The information that you choose to model your learning system on must adequately capture the relationship amongst the input and output data for both the data that you have at your disposal and data that the model will be expected to render predictions on in the future.
Choice of Algorithm
You must choose the representation of the model and the algorithm leveraged to fit the model on the training information. This, in turn, is another major point of leverage on the production of your learning system.
Typically this decision is simplified to the choosing of an algorithm, even though it is typical for the project stakeholders to impose constraints on the project, like the model being able to describe predictions which in turn imposes constraints on the form of the final model representation and in turn on the scope of mappings that you can search.
Implications of machine learning as Search
This conceptualization of producing learning systems as a search problem assists to make clear several related issues within applied machine learning.
This section observes a few of these:
Algorithms that do iterative learning
The algorithm leveraged to learn the mapping will put forth other constraints, and it, combined with the opted algorithm configuration, will handle how the space of possible candidate mappings is navigated as the model is fit (for instance, for ML algorithms that learn iteratively.)
Here, we can observe that the act of learning from training data by a machine learning algorithm is in essence navigating the space of potential mapping with regards to the learning system, hopefully shifting from weak mappings to improved mappings. (for example, hill climbing)
This furnishes a conceptual rationale for the part of optimization algorithms at the heart of the machine learning algorithms to obtain the most out of the model representation for the particular training data.
Rationale for Ensembles
We can also observe that differing model representations will occupy very different locations in the space of all potential function mappings, and it turn possess very differing behaviour when making forecasts (e.g. uncorrelated prediction errors)
This furnishes a conceptual rationale for the part of ensemble methods that bring together the predictions from differing but skilful predictive models.

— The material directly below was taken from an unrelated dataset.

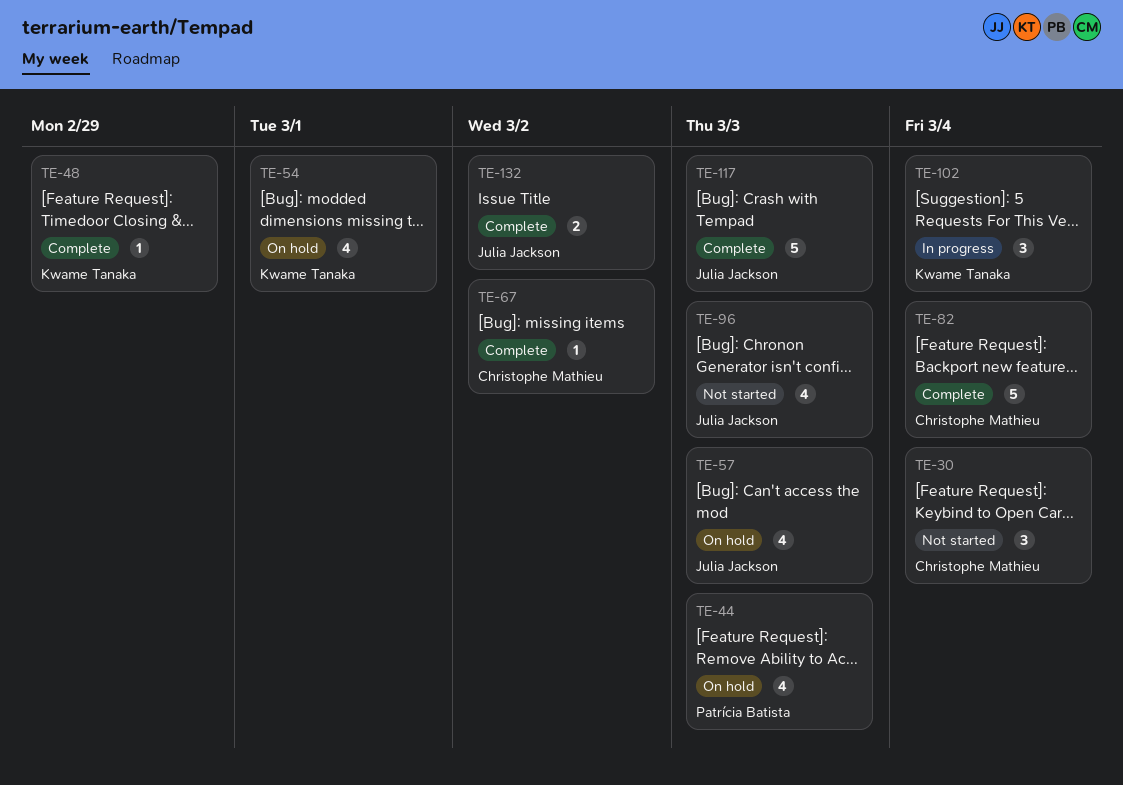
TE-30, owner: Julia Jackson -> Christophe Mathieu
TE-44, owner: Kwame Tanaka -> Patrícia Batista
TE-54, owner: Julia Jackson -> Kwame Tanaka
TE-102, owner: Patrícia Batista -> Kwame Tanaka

Rationale for Spot Checking
Varying algorithms with differing representations may begin in differing positions in space of potential function mappings, and will navigate the space in a different fashion.
If the constrained space that these algorithms are navigating is well detailed by an appropriating framing and good data, then a majority of algorithms will probably discover good and similar mapping functions.
We can also observe how a good framing and meticulous selection of training information can open up a pocket of candidate mappings that may be identified by a suite of sophisticated, capable, machine learning algorithms.
This furnishes rationale for spot checking a suite of algorithms on a provided machine learning issue and doubling down on the one that demonstrates the most promise, or choosing the most parsimonious option.